___ Extract to read ___
A century and a half after his death, the Native American leader's vision of finding peace and prosperity in a divided country is more compelling than ever.

Chief Seattle gave a famous speech telling the new white settlers that “we are brothers, after all” after the Squamish people were told their land would be sold. 
Chief Seattle gave a famous speech telling the new white settlers that “we are brothers, after all” after the Suquamish people were told they would have to sell their land. 

It is possible to walk down a rough, rain-lashed street in Seattle and stand near where Chief Seattle, the city’s namesake, delivered a speech considered to be one of the greatest ever given by any Native American. But you will be alone in your effort, and won’t find a statue, a sign or even an ‘X’ to mark the spot. 

Seattle is the largest city in the world named after a Native American, but most city residents would be hard-pressed to describe him. Ironically, much of this is due to the debate surrounding the famed speech that he gave in 1854, at a time when his people’s numbers were dwindling, and to an audience that included the Washington Territory’s first governor. Not printed until 1887, the speech has taken many different forms over the ensuing century and a half, evolving from a paean of peace and territorial sovereignty to its more recent rendering as an environmentalist anthem. After all these years, the question remains: Which version of Seattle’s speech is the true one?

When Seattle died on June 7, 1866, he had been exiled from his town for over a year, driven out in an effort to spiff up the place’s rough image. At his death, neither of the territorial newspapers mentioned his passing, that of a Native leader who, on February 28, 1856, had been quoted on the front page of the New York Herald’s morning edition.

The town’s name kept his memory alive, but the question “Why would you name your town after an Indian?” was more an accusation. In 1875, a popular travel writer, Charles Nordhoff (grandfather of the H. M. S. Bounty trilogy’s co-author) wrote: “When… you enter Washington Territory, your ears begin to be assailed by the most barbarous names imaginable.” After citing “Skookum-Chuck…Nenelops …Toutle.” He added, “Seattle is similarly barbarous.”

Seattle is the largest city in the world named after a Native American, but most city residents know little about the chief of the Suquamish and Duwamish tribes.

The man himself did not escape similar derogatory criticisms. In 1890, western historian Charles Bancroft described him as a “naked savage who conversed only in signs and grunts.” The same disdain has prevailed. In his 1978 biography, Doc Maynard: The Man Who Invented Seattle, Bill Speidel writes that when speaking, Seattle “sounded like a demonstration by the winner of an Iowa hog-calling contest.”
___
• Problem 1
Please recast the paragraph of the text about Chief Seattle that begins "When Seattle died on June 7, 1866" as a short bulleted list that keeps its main facts.
The text about Chief Seattle and the entries are unrelated.
___ Information ___
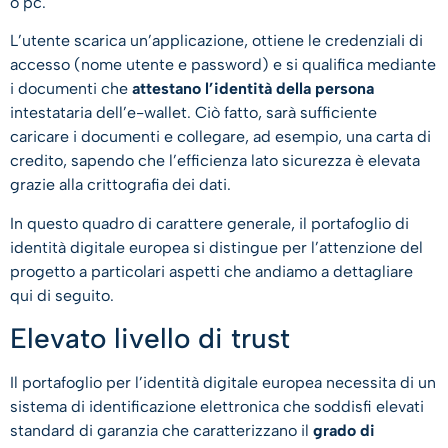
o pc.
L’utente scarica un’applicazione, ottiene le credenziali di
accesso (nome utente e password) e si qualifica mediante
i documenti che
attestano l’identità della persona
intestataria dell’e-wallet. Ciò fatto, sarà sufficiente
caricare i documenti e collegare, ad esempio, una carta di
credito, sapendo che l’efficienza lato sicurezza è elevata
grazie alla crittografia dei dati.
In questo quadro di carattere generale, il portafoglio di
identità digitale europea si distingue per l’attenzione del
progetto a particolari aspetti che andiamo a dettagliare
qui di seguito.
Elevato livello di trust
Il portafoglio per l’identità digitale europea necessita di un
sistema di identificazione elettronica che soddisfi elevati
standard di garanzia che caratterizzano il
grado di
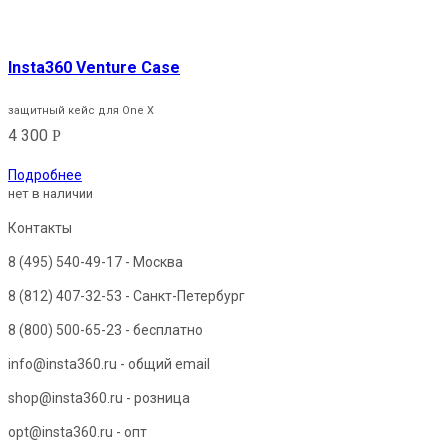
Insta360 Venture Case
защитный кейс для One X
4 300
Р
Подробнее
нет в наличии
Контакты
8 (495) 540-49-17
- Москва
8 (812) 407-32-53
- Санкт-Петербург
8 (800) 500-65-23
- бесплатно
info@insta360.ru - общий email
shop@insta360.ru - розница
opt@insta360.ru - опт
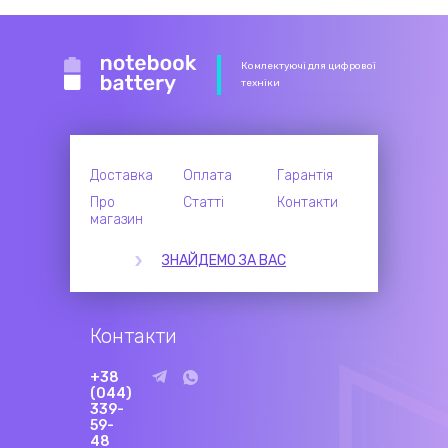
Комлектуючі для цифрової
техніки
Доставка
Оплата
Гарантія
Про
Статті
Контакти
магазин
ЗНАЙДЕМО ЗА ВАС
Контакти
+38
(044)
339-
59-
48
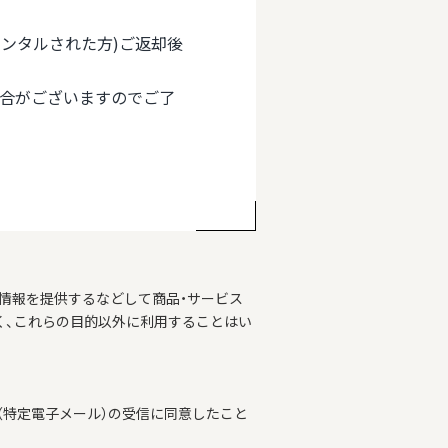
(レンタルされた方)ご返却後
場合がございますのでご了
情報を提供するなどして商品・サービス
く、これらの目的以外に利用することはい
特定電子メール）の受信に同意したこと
___
___ Information ___
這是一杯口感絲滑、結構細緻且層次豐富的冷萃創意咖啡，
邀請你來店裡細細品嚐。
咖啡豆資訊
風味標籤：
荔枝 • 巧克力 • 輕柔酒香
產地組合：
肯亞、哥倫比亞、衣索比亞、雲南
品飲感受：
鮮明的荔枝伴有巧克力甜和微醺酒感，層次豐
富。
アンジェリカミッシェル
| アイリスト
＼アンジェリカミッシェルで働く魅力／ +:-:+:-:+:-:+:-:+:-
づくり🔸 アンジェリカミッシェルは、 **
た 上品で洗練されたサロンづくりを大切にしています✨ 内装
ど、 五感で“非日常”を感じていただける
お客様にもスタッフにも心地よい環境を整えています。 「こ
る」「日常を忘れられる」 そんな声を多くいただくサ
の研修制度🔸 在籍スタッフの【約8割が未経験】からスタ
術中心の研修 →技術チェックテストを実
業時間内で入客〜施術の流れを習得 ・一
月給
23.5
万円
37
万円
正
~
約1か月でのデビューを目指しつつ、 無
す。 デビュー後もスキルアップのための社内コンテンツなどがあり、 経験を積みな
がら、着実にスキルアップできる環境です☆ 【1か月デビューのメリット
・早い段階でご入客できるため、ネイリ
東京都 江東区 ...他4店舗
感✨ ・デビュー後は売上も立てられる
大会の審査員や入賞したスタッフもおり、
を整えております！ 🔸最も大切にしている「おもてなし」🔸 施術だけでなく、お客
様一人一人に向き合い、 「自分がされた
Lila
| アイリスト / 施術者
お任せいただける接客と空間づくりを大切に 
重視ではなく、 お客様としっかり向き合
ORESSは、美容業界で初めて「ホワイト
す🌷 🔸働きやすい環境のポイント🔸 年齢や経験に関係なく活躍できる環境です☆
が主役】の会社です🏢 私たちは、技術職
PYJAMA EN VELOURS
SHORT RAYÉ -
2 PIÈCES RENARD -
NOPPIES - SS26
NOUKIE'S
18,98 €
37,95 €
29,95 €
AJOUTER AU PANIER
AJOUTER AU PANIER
___
• Problem 2
List each line in the entries that contains the string "europea".

• Exercise answer 1
- Seattle died on June 7, 1866.
- By then he had been exiled from his town for over a year, driven out to improve the place's rough image.
- Neither of the territorial newspapers mentioned his death.
- On February 28, 1856, he had been quoted on the front page of the New York Herald's morning edition.

• Exercise answer 2
identità digitale europea si distingue per l’attenzione del
Il portafoglio per l’identità digitale europea necessita di un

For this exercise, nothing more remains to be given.